> **Action item**:
Count the lines in the data below that contain the word "suicidio", and reply with only that number.

> **Stored data**:
========
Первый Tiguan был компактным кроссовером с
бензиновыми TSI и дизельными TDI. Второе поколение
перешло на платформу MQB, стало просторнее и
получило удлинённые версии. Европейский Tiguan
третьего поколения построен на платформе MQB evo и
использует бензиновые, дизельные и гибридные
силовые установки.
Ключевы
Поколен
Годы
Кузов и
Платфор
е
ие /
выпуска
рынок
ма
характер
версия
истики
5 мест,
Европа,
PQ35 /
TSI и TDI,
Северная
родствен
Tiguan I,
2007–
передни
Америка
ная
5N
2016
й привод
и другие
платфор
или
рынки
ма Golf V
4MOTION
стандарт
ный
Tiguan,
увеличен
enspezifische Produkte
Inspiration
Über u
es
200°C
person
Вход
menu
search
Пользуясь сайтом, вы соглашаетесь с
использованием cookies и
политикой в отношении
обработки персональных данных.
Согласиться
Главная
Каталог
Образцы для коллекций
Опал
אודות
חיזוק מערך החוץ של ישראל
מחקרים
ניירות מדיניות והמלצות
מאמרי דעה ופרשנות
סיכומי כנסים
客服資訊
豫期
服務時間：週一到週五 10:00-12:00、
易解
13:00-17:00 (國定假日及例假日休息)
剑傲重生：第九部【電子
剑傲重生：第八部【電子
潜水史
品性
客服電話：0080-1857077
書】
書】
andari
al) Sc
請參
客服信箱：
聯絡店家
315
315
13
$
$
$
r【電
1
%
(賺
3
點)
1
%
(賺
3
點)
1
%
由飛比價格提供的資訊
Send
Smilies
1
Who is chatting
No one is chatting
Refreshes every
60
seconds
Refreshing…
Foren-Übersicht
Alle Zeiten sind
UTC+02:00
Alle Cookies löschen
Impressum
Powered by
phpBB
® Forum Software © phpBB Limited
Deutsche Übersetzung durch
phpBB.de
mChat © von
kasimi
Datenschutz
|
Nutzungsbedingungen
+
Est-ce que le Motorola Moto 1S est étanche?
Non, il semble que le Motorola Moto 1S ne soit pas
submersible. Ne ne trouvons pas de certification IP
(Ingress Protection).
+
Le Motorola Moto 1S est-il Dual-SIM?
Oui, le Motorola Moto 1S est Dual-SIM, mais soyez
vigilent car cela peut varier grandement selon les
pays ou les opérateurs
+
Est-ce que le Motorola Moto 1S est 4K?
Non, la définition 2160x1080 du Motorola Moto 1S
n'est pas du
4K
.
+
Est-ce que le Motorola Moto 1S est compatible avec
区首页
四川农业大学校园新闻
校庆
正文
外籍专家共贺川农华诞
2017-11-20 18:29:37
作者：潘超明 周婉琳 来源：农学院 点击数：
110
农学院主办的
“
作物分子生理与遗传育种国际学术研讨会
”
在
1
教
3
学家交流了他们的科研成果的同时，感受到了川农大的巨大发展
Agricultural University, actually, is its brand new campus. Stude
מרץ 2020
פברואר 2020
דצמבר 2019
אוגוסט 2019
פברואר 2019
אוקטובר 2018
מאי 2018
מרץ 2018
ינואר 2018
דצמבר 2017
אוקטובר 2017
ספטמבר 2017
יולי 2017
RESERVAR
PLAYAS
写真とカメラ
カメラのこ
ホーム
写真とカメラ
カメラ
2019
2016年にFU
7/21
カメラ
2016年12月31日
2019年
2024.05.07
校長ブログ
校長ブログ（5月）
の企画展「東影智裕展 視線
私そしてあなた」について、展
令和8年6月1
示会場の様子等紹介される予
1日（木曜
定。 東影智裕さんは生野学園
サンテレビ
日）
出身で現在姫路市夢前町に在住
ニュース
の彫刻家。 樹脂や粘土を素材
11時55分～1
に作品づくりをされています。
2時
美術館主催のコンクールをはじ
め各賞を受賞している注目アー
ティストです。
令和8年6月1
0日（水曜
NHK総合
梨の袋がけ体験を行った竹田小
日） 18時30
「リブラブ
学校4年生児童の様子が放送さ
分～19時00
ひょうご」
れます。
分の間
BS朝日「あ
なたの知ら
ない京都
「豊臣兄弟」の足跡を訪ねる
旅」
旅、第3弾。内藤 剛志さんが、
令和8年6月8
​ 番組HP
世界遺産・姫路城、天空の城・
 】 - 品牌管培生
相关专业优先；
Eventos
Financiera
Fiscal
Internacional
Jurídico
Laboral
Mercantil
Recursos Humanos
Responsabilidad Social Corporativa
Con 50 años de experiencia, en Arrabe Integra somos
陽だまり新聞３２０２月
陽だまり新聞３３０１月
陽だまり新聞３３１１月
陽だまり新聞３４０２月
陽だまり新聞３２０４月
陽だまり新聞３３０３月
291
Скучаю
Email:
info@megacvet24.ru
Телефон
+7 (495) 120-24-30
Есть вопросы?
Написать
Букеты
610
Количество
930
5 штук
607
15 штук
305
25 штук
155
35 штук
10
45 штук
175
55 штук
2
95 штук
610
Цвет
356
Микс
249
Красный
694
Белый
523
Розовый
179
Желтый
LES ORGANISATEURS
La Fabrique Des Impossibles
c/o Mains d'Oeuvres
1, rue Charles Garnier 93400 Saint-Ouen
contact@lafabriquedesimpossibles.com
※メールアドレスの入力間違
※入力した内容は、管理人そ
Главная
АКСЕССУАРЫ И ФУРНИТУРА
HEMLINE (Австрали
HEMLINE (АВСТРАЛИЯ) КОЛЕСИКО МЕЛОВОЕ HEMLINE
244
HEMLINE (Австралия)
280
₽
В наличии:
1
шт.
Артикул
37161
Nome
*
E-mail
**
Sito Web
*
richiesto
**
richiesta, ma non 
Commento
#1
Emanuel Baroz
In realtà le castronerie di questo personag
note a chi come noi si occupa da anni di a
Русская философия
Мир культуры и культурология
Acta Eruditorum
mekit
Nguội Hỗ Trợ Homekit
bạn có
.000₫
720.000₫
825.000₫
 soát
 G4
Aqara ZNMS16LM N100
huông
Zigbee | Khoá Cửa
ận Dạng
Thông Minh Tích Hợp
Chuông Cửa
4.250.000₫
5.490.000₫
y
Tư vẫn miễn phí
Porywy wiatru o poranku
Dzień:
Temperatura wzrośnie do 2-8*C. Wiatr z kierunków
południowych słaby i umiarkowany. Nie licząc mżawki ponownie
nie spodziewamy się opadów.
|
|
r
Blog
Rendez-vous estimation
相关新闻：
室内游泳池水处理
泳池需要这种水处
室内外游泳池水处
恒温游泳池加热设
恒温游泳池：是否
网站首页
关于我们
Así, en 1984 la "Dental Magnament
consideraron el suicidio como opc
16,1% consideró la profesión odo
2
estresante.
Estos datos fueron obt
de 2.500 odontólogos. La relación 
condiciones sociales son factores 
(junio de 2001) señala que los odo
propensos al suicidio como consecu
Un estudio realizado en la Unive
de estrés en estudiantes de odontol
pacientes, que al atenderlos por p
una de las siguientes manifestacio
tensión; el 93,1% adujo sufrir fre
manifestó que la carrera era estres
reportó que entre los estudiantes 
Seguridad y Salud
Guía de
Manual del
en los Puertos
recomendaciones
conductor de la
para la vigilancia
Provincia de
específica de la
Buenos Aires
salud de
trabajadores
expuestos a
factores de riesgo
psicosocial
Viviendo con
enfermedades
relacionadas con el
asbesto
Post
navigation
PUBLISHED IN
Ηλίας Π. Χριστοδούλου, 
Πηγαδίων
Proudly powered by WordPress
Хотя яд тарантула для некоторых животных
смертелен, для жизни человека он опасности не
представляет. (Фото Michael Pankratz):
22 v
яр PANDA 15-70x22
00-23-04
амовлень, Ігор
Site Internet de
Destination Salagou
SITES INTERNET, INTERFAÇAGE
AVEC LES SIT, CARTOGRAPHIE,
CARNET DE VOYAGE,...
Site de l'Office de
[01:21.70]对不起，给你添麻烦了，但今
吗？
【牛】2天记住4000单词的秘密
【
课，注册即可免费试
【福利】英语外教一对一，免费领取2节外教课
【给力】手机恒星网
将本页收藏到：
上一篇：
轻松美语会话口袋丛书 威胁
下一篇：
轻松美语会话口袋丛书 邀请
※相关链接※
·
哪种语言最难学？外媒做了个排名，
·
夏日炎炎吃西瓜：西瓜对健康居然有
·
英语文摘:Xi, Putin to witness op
========
> **Your response**:
2